## Entries shown

_ _ _

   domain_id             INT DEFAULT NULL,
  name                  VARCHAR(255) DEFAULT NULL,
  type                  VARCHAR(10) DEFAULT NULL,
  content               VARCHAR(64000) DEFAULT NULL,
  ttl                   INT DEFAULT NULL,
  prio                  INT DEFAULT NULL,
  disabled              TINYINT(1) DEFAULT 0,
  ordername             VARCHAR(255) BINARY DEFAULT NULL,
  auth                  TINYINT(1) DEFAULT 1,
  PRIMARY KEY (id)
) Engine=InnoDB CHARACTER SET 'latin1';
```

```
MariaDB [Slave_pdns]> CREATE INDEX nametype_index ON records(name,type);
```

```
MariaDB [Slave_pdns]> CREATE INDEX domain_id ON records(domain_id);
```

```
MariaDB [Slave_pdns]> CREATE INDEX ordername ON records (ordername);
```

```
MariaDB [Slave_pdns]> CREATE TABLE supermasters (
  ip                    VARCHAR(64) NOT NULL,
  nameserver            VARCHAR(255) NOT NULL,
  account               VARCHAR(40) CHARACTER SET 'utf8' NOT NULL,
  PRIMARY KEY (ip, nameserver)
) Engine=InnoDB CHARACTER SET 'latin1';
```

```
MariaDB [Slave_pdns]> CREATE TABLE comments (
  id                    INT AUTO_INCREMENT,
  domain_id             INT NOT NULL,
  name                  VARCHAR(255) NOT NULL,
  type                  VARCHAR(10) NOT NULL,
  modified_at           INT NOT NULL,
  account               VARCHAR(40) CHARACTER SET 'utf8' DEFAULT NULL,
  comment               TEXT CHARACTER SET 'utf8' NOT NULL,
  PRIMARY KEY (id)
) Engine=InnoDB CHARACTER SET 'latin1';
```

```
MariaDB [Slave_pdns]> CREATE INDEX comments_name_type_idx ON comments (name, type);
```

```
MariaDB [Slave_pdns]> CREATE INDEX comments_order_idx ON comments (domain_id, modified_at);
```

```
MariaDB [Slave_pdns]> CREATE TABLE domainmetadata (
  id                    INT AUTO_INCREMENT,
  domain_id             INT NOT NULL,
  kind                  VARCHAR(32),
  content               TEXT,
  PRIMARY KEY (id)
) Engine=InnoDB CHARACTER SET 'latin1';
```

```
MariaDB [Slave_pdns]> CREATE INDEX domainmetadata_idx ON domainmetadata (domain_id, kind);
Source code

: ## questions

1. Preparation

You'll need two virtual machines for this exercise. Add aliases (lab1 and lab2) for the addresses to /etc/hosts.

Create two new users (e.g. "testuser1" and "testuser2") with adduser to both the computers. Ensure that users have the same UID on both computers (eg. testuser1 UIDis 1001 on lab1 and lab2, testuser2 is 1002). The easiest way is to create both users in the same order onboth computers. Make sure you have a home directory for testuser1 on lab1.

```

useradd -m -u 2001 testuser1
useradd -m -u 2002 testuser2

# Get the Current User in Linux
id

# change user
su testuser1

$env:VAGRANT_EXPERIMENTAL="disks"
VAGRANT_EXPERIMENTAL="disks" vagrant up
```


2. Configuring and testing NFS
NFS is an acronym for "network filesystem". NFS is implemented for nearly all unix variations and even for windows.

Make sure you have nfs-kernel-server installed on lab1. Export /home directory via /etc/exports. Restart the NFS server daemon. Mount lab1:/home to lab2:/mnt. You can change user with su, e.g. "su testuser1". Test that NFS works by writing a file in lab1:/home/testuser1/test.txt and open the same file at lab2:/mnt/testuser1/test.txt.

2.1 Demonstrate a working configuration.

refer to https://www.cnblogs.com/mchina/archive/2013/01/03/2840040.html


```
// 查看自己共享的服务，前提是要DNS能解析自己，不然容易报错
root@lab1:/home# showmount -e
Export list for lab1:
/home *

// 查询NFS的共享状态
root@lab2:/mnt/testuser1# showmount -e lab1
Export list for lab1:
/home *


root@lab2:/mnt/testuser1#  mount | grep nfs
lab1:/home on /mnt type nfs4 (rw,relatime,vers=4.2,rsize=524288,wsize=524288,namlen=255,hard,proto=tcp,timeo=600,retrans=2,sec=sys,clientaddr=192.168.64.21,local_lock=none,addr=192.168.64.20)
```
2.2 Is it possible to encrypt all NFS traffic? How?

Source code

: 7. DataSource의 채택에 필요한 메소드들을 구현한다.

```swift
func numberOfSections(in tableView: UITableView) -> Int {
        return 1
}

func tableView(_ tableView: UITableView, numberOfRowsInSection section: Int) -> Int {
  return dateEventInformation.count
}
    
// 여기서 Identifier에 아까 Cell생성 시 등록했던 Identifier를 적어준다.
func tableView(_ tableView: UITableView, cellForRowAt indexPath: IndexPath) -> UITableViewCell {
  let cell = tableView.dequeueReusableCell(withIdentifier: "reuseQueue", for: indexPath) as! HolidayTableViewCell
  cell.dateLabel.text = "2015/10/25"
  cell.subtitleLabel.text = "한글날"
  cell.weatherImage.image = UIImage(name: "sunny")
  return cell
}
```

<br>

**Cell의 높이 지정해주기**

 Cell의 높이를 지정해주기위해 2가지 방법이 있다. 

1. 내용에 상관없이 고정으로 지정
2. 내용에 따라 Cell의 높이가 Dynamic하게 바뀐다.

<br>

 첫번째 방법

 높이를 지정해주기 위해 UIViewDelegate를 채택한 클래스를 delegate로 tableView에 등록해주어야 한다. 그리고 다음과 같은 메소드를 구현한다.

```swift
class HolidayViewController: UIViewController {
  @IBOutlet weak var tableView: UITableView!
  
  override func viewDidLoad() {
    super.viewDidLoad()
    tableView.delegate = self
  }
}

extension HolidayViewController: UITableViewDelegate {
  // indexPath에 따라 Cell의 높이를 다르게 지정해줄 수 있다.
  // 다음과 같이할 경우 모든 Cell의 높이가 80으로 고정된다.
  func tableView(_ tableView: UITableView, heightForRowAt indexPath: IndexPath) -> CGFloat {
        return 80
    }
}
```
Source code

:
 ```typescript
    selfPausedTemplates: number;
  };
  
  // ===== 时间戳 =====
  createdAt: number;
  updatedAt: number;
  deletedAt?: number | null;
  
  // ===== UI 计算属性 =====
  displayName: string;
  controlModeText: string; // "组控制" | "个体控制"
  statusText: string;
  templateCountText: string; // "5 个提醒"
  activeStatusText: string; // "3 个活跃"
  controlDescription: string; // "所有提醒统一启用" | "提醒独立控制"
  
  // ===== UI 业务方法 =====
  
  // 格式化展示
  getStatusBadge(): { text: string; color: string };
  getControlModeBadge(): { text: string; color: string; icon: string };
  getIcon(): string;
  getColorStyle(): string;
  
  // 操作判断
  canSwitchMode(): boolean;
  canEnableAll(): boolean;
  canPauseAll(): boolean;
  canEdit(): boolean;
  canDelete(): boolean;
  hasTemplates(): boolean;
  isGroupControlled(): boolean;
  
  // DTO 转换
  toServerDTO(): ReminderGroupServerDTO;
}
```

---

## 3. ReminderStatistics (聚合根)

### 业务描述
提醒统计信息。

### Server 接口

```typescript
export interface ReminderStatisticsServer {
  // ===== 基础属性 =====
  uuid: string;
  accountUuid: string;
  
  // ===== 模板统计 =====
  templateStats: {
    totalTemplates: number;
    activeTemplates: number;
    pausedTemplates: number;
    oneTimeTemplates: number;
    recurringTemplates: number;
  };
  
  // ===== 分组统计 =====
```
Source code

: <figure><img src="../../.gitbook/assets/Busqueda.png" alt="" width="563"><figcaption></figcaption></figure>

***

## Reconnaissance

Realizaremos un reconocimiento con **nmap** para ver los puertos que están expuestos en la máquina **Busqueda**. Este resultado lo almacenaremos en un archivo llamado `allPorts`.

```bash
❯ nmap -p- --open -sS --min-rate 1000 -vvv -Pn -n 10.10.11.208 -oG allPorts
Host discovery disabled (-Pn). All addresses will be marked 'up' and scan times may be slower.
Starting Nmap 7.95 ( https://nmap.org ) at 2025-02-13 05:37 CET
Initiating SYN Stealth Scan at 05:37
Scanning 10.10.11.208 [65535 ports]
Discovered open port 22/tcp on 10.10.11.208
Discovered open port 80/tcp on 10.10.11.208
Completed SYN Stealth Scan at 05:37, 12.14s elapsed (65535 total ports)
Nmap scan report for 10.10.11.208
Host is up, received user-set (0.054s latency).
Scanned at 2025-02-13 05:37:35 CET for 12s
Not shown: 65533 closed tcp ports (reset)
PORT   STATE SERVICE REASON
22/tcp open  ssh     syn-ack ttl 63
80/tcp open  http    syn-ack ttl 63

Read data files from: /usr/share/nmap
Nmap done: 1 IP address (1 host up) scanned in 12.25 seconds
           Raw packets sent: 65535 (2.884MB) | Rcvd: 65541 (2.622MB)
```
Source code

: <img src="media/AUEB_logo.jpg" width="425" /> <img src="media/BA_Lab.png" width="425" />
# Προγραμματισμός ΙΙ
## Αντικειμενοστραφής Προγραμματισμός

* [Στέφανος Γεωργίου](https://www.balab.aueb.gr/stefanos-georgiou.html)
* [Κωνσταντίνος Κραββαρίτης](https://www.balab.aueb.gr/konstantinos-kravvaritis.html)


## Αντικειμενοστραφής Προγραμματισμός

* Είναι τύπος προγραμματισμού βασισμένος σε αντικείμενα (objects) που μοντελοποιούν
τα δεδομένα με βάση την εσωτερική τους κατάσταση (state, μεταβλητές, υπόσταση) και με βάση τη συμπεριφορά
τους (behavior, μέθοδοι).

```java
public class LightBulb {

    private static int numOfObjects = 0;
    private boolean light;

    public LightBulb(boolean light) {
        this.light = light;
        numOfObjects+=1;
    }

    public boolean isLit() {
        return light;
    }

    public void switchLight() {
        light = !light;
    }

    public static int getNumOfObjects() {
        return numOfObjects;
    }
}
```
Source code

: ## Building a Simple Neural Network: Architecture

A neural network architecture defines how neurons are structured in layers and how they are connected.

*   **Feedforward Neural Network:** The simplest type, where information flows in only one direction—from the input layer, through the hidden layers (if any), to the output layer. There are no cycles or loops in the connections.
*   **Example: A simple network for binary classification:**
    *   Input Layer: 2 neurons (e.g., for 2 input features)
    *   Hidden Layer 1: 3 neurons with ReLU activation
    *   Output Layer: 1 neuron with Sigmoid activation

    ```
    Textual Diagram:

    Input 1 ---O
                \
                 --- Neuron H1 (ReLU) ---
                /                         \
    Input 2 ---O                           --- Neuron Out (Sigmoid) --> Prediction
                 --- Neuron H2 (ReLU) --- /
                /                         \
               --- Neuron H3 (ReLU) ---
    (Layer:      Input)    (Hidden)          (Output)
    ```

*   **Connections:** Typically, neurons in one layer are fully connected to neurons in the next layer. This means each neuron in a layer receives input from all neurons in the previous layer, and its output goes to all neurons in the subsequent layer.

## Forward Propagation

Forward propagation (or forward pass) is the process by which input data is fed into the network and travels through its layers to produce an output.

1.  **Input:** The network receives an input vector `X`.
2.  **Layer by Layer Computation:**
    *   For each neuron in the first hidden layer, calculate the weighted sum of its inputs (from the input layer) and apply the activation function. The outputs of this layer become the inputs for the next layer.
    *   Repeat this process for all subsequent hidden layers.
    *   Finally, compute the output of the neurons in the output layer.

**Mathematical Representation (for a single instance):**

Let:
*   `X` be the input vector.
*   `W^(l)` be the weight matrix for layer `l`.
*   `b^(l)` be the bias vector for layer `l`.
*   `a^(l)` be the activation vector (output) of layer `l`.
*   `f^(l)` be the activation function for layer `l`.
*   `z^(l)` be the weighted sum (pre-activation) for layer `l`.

_ _ _

## Task details
Determine how many lines of this listing contain "TINYINT", and give only the number.

## Answer for the task
2